Mais avec la croissance est venu un contrecoup. Alors que les Émirats arabes unis ont graduellement levé les obstacles à l’investissement et à l’immigration, des opérateurs sans scrupules se sont installés. Les arrestations de trafiquants de drogue ont augmenté de 300% dans les deux années précédant ma visite. Et aussi Dubaï est devenue la Mecque de la nouvelle traite des esclaves. Bien que l’esclavage a été aboli ici en 1963, de nombreuses personnes non payées ou sous payées travaillent sous la menace de violence. À l’occasion, des travailleurs non rémunérés ou sous-payés ont résisté. En mars 2006, un petit groupe de travailleurs de la construction originaires d’’Asie du Sud construisant la tour Burj Dubaï – qui devait être l’immeuble le plus haut du monde – ont commis des saccages à travers l’émirat pendant plusieurs jours pour protester contre les mauvaises conditions de travail et les bas salaires. Rami G. Khouri, rédacteur en chef du Daily Star de Beyrouth, a parlé de « notre première révolte moderne d’esclaves dans le monde arabe ».

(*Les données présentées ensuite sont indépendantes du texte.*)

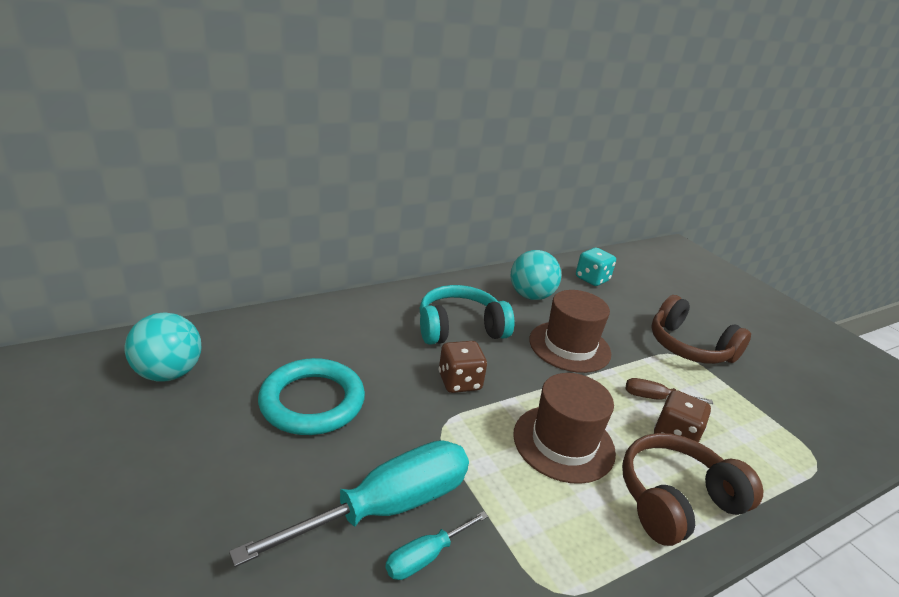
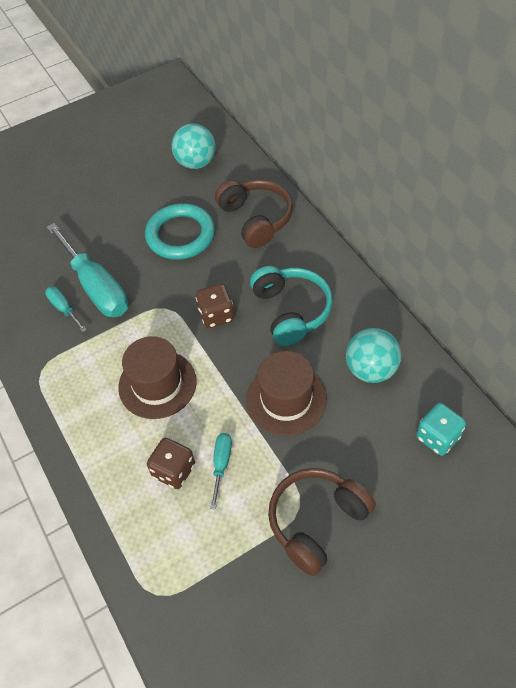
camera: 95 degrees right, 25 degrees up
brown headphones [622,433,763,546] -> brown headphones moved to [215,179,293,248]
brown screwdriver [626,378,713,404] -> turquoise screwdriver [210,433,232,509]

Bien que les émeutiers étaient exploités, ils n’étaient pas réduits en esclavage. Des dizaines de milliers d’autres l’étaient, mais leur sort était caché. En plus de la servitude pour dettes des travailleurs de la construction, des domestiques philippines étaient régulièrement battues, violées et privées de paie par leurs maîtres arabes. Pas moins de 6000 enfants jockeys de chameaux - principalement de l’Asie du Sud - languissaient en esclavage, cachés dans des fermes où leurs maîtres les battaient et les affamaient pour maintenir leur poids.

J’ai trouvé Natasha à nouveau réduite en esclavage par une Madame russe au Cyclone. Un soir, la police de Dubaï a fait irruption, elle a allumé les lumières, ordonné aux hommes de quitter et exigé les passeports des filles. Celui de Natasha était détenu par sa Madame, alors la police l’a jetée dans une prison surpeuplée du désert pendant un mois sans procès. Les conditions étaient épouvantables. Elle a affirmé que les autorités pénitentiaires ajoutaient du Bron dans sa nourriture, une drogue à base de codéine qui devait prétendument tuer son appétit sexuel. Le médicament l’a laissée dans un état de stupeur et en a fait une proie facile pour les autres prisonniers. Un mois plus tard, elle était de retour à Chisinau, sans le sou et, une fois de plus, sans espoir.